▶ Consigne 1
Recopie les entrées en commençant à la ligne qui contient «pose: elev=325.5 azim=41.7» et en finissant à celle qui contient «Dot at: (230, 241)», avec «roll» remplacé par «rotation» et tout le reste inchangé.

:: Texte à lire ::

Corona’s Blues
« L’offre d’agonies excède terriblement la demande. C’est chose bien pénible ». (Céline « d’un château l’autre »).
Peut-on rire de tout, et avec tout le monde ? Je ne reprendrais pas ce vieux débat animé le plus souvent par des incultes qui ne connaissent du grand Pierre Desproges que cette phrase bien lacunaire, alors qu’il vaut bien mieux. Alors bien sûr, les centaines de morts par jour. Nous dedans, bientôt, may be. Bien sûr, voir un ami pleurer. Bien sûr, ne même plus pouvoir enterrer dignement ses proches en région parisienne. Bien sûr, la honte qui devrait empourprer le visage de ces taf…. de tchèques ayant tenté de voler les 10 millions de masques destinés aux italiens. Bien sûr, les escrocs à la petite semaine du 9.3, qui vendent des masques comme de la beuh..
Bien sûr il y a peu à dire face au désastre : celui d’aujourd’hui, et la chronique annoncée de celui de demain. Peut-être qu’il y a encore matière à chanter, quand « tout est perdu, fors l’humour ». J’ai convoqué quelques mecs et filles de talent pour nous raconter ça. Ils sont venus.
Au début, cet article devait s’appeler « confiné avec une Tonkinoise » ou encore « confiné avec une fille de Cochinchine ». Mais bon, ça ne parle plus à grand monde. Va pour « Corona Blues », alors.

« Je me présente, je m’appelle Henri, je voudrais que les filles soient nues, qu’elles se jettent sur moi, m’arrachent ma vertu, etc, etc… ». Ce Corona, comme tout le monde, je ne l’ai pas vraiment vu venir. Auto, boulot, dodo. La vie, les soucis. Aline, ma femme, partie il y a six mois avec les gamines comme un pet sur une toile cirée. « Partie avec mes revenus : que d’allées et venues… Que vais-je faire de cet abandon, à qui en faire don ? » .
Bien sûr, j’ai voulu dessiner son doux visage sur le sable mouillé. Crier « Aline », pour qu’elle revienne…Tu parles… Tu crois qu’elle serait revenue ? Non. J’suis trop loin de la mer, trop près de l’amer, de la Seine et Marne (surtout de la Marne).
Un ami qui fréquente les milieux autorisés m’a dit de me méfier, qu’ils allaient nous faire le coup du confinement un lundi midi par surprise, sans attendre que les gens soient couchés et se réveillent en cage avec leur régulière.
Damned… Confiné sans personne dans ma grande maison vide au milieu des betteraves…
J’ai pris ma belle berline et j’ai foncé. Mon dernier rendez-vous à la maison, c’était le plombier. Confiné avec un con fini ? Un mois ? Nan, pas de ça, Lucette…Dégage, plombier…
C’est là que je me suis rendu compte que j’avais été imprévoyant. Pas seulement en masques, gants, gel hydro-alcoolique. Non, en filles. Pas la moindre maitresse dans le carnet. Pas la moindre étudiante de province prête à tout pour payer son loyer en cité –U.

:::
:: Données enregistrées ::

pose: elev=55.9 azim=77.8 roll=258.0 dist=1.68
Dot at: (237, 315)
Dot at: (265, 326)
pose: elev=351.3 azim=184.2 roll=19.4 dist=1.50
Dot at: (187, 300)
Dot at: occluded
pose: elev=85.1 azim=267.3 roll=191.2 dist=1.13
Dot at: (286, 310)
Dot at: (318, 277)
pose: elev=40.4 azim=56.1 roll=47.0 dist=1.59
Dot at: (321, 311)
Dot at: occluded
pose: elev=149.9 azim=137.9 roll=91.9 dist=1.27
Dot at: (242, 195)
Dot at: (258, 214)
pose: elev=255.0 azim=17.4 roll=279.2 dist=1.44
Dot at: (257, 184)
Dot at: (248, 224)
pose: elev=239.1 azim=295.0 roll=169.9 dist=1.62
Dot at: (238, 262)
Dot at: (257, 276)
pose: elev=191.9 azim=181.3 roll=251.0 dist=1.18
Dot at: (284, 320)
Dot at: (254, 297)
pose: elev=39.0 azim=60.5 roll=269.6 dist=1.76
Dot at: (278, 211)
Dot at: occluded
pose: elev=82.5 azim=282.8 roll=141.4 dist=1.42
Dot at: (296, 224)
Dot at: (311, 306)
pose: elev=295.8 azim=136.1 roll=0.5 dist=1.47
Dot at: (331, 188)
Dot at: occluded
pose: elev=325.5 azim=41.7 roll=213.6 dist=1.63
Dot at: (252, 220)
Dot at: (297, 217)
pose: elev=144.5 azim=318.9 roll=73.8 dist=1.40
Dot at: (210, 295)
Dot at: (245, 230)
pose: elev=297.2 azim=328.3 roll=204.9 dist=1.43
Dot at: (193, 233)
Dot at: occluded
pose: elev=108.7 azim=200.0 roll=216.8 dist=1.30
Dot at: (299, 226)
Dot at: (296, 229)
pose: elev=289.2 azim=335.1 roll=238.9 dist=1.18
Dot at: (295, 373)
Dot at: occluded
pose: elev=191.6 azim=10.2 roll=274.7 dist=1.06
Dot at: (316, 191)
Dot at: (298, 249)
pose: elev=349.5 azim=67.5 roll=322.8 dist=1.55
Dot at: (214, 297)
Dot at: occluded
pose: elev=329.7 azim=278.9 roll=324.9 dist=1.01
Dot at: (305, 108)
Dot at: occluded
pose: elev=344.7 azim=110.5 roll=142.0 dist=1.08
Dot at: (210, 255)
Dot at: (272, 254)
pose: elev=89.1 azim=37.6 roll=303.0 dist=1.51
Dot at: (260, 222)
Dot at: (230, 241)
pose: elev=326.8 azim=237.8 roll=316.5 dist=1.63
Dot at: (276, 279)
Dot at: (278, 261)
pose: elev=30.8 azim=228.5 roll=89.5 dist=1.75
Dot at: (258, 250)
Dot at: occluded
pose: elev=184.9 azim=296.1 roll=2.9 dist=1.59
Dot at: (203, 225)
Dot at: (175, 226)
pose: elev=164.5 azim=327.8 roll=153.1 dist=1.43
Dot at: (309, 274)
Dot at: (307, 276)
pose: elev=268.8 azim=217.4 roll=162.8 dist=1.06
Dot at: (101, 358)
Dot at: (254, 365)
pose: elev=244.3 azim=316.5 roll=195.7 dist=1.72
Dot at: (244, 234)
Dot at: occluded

:::

▶ Consigne 2
Réponds à ces questions sur le texte à lire :
(a) Il y a combien de temps qu'Aline est partie avec les gamines ?
(b) Qui était le dernier rendez-vous à la maison du narrateur ?
(c) Combien de masques destinés aux Italiens les Tchèques ont-ils tenté de voler ?

▶ Réponse complète 1
pose: elev=325.5 azim=41.7 rotation=213.6 dist=1.63
Dot at: (252, 220)
Dot at: (297, 217)
pose: elev=144.5 azim=318.9 rotation=73.8 dist=1.40
Dot at: (210, 295)
Dot at: (245, 230)
pose: elev=297.2 azim=328.3 rotation=204.9 dist=1.43
Dot at: (193, 233)
Dot at: occluded
pose: elev=108.7 azim=200.0 rotation=216.8 dist=1.30
Dot at: (299, 226)
Dot at: (296, 229)
pose: elev=289.2 azim=335.1 rotation=238.9 dist=1.18
Dot at: (295, 373)
Dot at: occluded
pose: elev=191.6 azim=10.2 rotation=274.7 dist=1.06
Dot at: (316, 191)
Dot at: (298, 249)
pose: elev=349.5 azim=67.5 rotation=322.8 dist=1.55
Dot at: (214, 297)
Dot at: occluded
pose: elev=329.7 azim=278.9 rotation=324.9 dist=1.01
Dot at: (305, 108)
Dot at: occluded
pose: elev=344.7 azim=110.5 rotation=142.0 dist=1.08
Dot at: (210, 255)
Dot at: (272, 254)
pose: elev=89.1 azim=37.6 rotation=303.0 dist=1.51
Dot at: (260, 222)
Dot at: (230, 241)

▶ Réponse complète 2
(a) Il y a six mois.
(b) Le plombier.
(c) 10 millions.